━━━ ページ抜粋

地球型惑星であり、太陽系内で大きさと平均密度がもっとも地球に似た惑星であるため、「地球の姉妹惑星」と表現されることがある[2]。また、太陽系の惑星の中で最も真円に近い公転軌道を持っている。地球から見ると、金星は明け方と夕方にのみ観測でき、太陽、月に次いで明るく見える天体であることから、明け方に見えるものを「明けの明星」、夕方に見えるものを「宵の明星」という。
物理学的性質
大気と温度詳細は「金星の大気」を参照パイオニア・ヴィーナス1号による金星の雲
(1979年2月26日、紫外線画像)
金星には二酸化炭素(CO2)を主成分とし、わずかに窒素を含む大気が存在する。気圧は非常に高く、地表で約92気圧(atm)ある(地球での水深920メートルに相当)。地表での気温は約730K(約460℃)に達する[3]。高温となっている金星地表から雲層(高度45-70km)までの下層大気の温度勾配は、雲層の上端で有効温度になるような気温減率にほぼ従っており[3][4]、高度50km付近では1気圧で約350K(75℃)、55km付近では0.5気圧で約300K(27℃)と、地球よりやや高い程度である。

━━━━━━

→ 取り組む課題
1. 金星の文章のうち、「地球型惑星であり、太陽系内で」を含む箇所から書き始め、「るものを「宵の明星」という。」で止めて、一字一句そのまま書き写してください。
2. 金星の文章を、最後の文のあとから書き継いでください。
データは見なくてかまいません。

━━━ データ一覧

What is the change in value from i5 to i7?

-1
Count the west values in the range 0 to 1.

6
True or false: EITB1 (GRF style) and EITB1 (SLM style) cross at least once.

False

━━━━━━

→ 課題の解答
1.
地球型惑星であり、太陽系内で大きさと平均密度がもっとも地球に似た惑星であるため、「地球の姉妹惑星」と表現されることがある[2]。また、太陽系の惑星の中で最も真円に近い公転軌道を持っている。地球から見ると、金星は明け方と夕方にのみ観測でき、太陽、月に次いで明るく見える天体であることから、明け方に見えるものを「明けの明星」、夕方に見えるものを「宵の明星」という。

2.
金星の自転は非常にゆっくりなものである(#自転を参照)が、熱による対流と大気の熱慣性のため、昼でも夜でも地表の温度にそれほどの差はない。大気上層部の「スーパーローテーション」と呼ばれる4日で金星を一周する高速風が、金星全体へ熱を分散するのをさらに助けている。
高度45kmから70kmに硫酸(H2SO4)の雲が存在する[3]。このH2SO4の粒は下層で分解して再び雲層に戻るため、地表に届くことはない[3]。雲の最上部では350km/hもの速度で風が吹いているが、地表では時速数kmの風が吹く程度である。しかし金星の大気圧が非常に高いため、地表の構造物に対して強力に風化作用が働く。
2011年、ヨーロッパ宇宙機関(ESA)の探査機「ビーナス・エクスプレス」が大気の上層からオゾン層を発見した[5]。2012年、ビーナス・エクスプレスの5年分のデータを解析した結果、上空125kmのところに、気温が-175℃の極低温の場所があることがわかった。